Зимин пнул костер, выбил из него искры, они поднялись к потолку и почему то зависли, не погасли, а продолжали светиться, точно сверху на них глядели десятки маленьких красных глаз. Зимин дунул в них, и они погасли.
— Так то вот, — сказал Зимин и направился прочь.
Он с трудом представлял, как он будет выбираться из Апраксина Бора, но ничуть не сомневался в том, что это у него получится.
— Погоди! — крикнул Кокосов. — Погоди, так нельзя! Зачем мы тогда сюда пришли?

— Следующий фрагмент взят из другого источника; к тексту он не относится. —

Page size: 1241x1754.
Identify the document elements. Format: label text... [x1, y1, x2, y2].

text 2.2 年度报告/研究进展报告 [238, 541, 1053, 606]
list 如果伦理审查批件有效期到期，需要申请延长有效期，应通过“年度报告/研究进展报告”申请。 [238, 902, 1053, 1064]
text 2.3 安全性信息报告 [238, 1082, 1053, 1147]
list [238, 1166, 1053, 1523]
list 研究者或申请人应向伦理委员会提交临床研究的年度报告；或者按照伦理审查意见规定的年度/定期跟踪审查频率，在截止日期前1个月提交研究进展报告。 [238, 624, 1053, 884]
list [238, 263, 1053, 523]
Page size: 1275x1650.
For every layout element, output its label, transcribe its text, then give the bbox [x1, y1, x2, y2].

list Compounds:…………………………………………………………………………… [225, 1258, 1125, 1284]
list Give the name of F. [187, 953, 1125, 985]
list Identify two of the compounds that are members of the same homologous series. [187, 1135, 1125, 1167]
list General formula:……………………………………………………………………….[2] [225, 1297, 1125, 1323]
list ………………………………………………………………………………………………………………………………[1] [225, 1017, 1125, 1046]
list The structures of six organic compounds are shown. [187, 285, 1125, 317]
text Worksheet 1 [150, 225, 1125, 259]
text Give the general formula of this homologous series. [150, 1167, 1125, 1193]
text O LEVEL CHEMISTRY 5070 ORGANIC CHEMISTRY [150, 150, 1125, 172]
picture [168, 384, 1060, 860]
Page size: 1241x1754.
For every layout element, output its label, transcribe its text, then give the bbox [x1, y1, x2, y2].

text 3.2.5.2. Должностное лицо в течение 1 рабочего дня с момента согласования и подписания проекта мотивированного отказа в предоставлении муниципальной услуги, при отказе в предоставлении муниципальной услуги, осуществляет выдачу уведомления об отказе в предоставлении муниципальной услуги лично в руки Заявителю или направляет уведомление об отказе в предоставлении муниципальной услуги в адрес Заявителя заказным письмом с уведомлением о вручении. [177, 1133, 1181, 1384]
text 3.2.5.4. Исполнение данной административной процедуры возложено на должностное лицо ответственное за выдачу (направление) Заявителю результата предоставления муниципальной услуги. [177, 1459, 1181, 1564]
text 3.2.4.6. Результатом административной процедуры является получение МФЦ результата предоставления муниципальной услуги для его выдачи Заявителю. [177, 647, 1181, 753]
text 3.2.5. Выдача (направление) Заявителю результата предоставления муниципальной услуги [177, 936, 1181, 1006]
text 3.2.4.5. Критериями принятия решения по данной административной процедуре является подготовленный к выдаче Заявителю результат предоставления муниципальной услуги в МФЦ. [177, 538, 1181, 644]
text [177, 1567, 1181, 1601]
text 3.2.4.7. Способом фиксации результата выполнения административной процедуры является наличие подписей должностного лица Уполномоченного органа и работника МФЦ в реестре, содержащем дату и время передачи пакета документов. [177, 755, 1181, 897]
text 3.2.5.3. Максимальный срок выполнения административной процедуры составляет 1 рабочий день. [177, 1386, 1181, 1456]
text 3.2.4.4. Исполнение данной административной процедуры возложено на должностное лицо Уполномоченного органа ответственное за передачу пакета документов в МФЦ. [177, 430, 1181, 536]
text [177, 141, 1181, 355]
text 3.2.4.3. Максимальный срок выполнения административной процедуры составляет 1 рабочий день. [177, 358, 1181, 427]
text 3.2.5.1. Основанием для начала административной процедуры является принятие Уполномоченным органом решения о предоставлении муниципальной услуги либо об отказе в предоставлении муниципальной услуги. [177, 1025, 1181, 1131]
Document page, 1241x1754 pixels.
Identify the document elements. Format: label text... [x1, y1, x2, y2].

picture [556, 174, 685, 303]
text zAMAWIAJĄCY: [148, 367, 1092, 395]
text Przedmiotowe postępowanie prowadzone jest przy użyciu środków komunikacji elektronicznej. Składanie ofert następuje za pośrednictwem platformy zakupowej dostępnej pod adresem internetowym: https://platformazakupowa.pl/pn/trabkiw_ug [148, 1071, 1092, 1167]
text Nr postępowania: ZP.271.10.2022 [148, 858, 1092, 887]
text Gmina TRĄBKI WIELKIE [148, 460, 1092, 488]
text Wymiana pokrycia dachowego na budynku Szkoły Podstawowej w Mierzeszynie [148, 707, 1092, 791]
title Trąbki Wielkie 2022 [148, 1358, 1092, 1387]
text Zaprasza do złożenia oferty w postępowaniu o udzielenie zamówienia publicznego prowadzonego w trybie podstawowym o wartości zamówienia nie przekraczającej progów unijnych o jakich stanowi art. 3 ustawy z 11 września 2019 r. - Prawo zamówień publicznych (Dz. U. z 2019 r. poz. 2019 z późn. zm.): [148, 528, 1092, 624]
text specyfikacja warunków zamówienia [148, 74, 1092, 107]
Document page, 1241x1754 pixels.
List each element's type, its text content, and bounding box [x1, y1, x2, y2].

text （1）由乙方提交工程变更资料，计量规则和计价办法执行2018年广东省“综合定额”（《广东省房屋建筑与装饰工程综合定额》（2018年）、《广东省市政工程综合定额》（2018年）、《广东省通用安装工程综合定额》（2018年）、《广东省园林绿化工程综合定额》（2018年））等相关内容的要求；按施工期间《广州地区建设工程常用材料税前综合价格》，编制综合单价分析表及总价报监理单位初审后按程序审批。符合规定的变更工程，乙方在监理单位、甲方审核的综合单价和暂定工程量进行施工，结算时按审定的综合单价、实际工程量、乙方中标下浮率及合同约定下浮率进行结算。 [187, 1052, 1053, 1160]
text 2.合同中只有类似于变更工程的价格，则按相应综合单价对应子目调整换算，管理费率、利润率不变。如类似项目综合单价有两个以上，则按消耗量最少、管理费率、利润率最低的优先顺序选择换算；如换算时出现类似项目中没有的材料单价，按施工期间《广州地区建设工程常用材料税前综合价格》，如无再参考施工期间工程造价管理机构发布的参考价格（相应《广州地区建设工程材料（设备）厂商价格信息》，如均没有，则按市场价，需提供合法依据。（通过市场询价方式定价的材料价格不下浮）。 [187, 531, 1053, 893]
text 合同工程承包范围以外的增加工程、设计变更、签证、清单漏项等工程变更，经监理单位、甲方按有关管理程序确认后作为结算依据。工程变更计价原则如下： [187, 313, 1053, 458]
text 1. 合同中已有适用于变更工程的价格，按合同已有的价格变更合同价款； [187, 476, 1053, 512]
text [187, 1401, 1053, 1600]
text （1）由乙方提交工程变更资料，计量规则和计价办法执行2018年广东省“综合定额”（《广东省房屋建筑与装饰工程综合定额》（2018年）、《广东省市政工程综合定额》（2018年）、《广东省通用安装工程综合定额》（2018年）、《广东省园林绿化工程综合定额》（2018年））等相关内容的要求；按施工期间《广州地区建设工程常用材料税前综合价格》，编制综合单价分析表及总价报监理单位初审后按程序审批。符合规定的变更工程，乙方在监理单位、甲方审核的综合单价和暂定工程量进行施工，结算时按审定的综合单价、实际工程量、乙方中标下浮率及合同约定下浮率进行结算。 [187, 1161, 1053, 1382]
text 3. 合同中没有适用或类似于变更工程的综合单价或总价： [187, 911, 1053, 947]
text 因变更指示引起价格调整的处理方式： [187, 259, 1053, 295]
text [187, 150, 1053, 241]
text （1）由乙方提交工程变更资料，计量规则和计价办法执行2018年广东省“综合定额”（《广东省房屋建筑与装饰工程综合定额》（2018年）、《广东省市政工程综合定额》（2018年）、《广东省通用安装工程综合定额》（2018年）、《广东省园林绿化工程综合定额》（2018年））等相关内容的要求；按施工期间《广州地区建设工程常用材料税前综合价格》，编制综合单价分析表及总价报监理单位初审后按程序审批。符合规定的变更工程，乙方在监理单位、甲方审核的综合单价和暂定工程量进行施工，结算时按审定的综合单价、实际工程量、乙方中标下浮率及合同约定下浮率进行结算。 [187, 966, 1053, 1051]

Он обежал вокруг Зимина и встал у того на пути.
— Зачем?!
— Действительно! Зачем мы пришли в разрушенную псих–лечебницу ночью? Немного отдохнуть на лоне психопатической природы, только и всего. Прекрасное начало для фильмов ужасов. Но дольше оставаться тут я не намерен. Ни минуты. А намерен я отсюда свалить. Сколько тут до ближайшего города? Пятнадцать километров? Ничего, к утру как раз успею.
Зимин толкнул Кокосова плечом, лихо перепрыгнул через подоконник.
— Аста сиемпре, команданте!
И Зимин двинулся поперек двора к выходу. Он слышал, как пытается перелезть через подоконник Кокосов и как это у него не получается.
— Погоди! Пожалуйста! Виктор!
Зимин ускорил шаг. Он подумал, что Кокосову совсем не понравится остаться одному в заброшенной психлечебнице, что он испугается и…
— Постой! — Кокосов вывалился из окна, упал на древнюю брусчатку и ойкнул.
Он попытался подняться на ноги и тут же ойкнул еще громче и свалился.
Зимин уходил. Он приближался к воротам. Он не собирался оглядываться.